[Task requirements] Pull out every line in the items below that contains the word "subiect". A match counts only if its capitalization is the same.

[Records for the task]
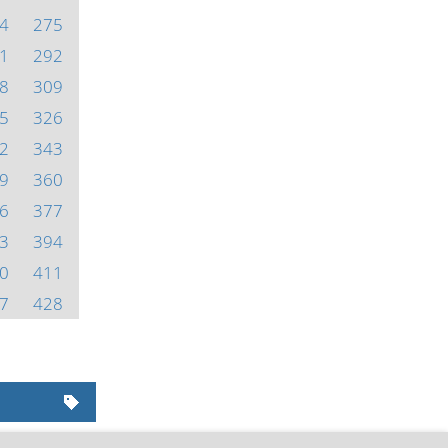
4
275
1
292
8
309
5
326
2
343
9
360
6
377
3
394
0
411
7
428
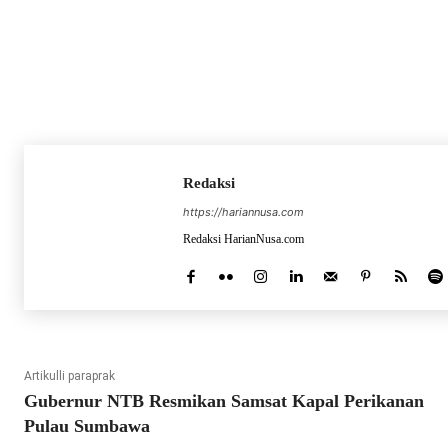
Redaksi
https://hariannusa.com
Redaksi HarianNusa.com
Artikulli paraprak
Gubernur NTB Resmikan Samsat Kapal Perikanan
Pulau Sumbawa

--

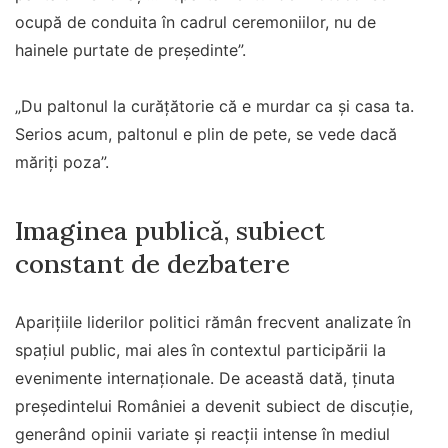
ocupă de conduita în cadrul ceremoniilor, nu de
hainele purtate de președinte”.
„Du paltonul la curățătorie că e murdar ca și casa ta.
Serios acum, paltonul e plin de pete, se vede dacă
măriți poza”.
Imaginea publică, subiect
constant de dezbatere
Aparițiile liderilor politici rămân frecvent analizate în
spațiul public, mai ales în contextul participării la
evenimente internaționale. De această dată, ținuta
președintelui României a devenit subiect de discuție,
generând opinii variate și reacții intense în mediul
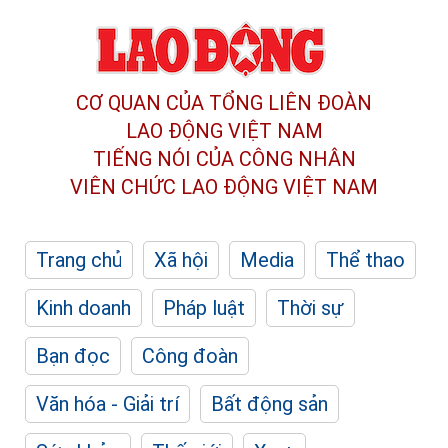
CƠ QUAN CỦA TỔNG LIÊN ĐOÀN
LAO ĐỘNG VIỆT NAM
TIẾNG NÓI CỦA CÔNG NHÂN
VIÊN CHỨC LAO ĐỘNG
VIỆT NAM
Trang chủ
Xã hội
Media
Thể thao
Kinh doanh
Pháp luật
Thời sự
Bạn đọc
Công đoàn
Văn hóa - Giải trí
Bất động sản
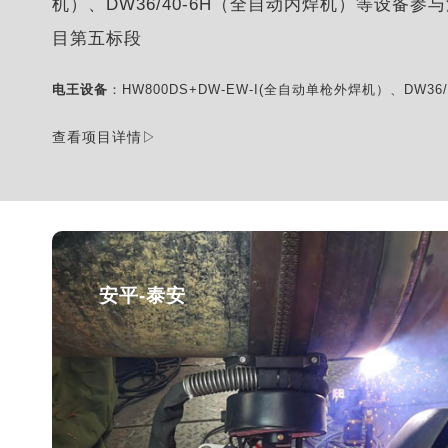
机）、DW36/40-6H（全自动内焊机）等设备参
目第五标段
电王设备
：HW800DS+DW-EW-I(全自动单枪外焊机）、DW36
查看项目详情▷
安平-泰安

[Result of the exercise]
Imaginea publică, subiect
președintelui României a devenit subiect de discuție,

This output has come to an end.